To simplify the expression, we first multiply and then add the terms.
2(2/5) = (2 * 2) / 5 = 4/5
2(-1/5) = (2 * -1) / 5 = -2/5
So, the simplified expression is:
4/5 + (-2/5) = 4/5 - 2/5 = (4 - 2) / 5 = 2/5
2(2/5)+2(-1/5)
2(2/5) = (2 * 2) / 5 = 4/5
2(-1/5) = (2 * -1) / 5 = -2/5
So, the simplified expression is:
4/5 + (-2/5) = 4/5 - 2/5 = (4 - 2) / 5 = 2/5
Step 1: Simplify the multiplication within the parentheses.
- Multiply 2 with 2/5: 2 * 2/5 = 4/5
- Multiply 2 with -1/5: 2 * -1/5 = -2/5
Step 2: Add the resulting fractions together.

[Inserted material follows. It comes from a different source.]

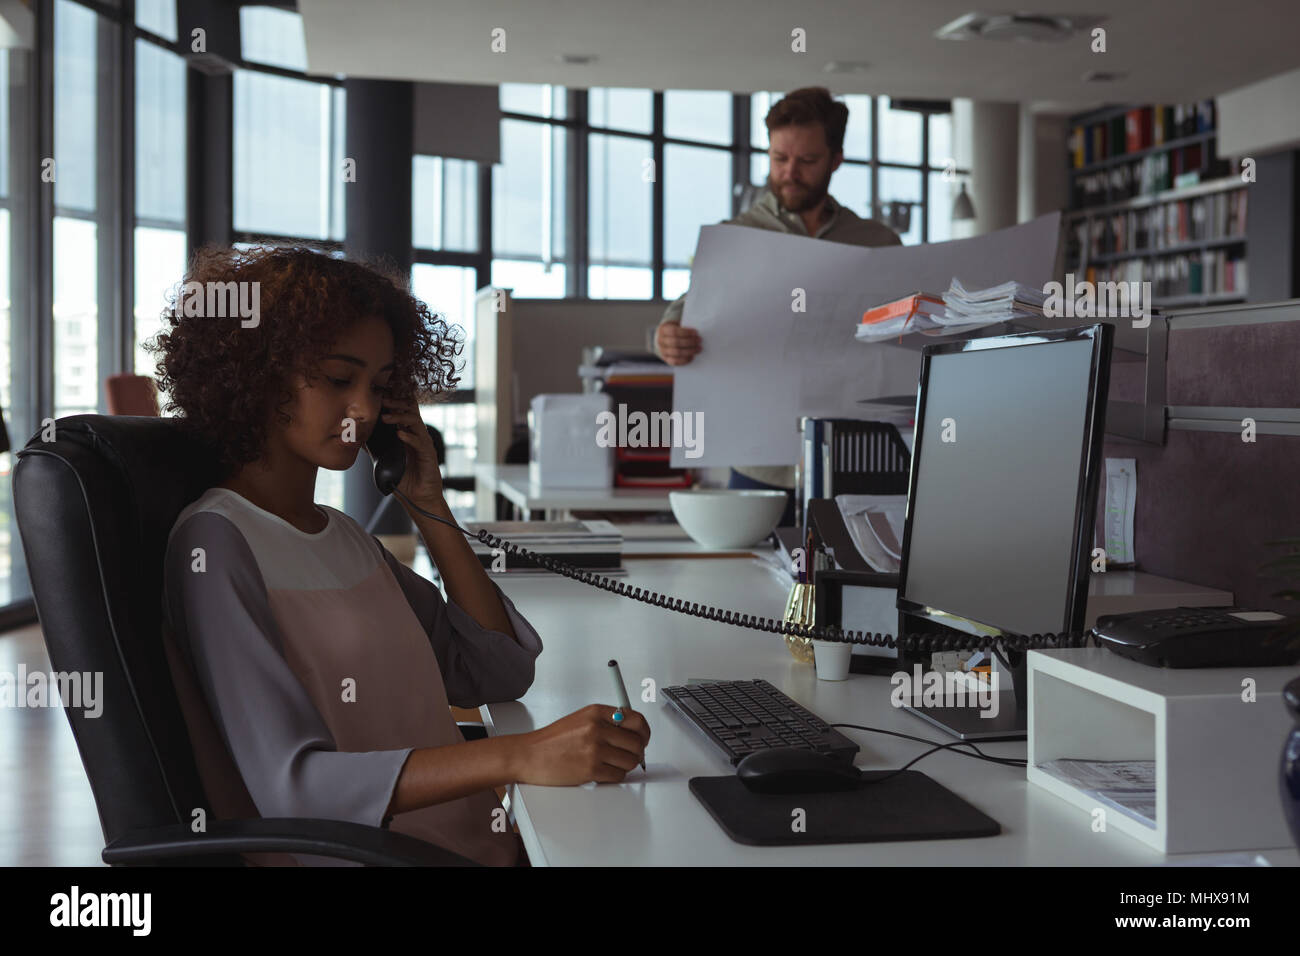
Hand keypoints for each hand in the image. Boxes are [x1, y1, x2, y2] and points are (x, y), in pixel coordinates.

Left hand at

- Combine 4/5 and -2/5: 4/5 + (-2/5) = (4 - 2)/5 = 2/5
So, the simplified expression is 2/5.
First, let's simplify 2(2/5). Multiplying 2 by 2/5 gives us (2 x 2)/5 = 4/5.
Next, let's simplify 2(-1/5). Multiplying 2 by -1/5 gives us (2 x -1)/5 = -2/5.
Now we can rewrite the expression as 4/5 - 2/5.
To combine the fractions, we need to have a common denominator, which is 5 in this case. Both fractions already have the same denominator, so we can proceed to subtract the numerators.
4/5 - 2/5 = (4 - 2)/5 = 2/5.
Therefore, the simplified expression is 2/5.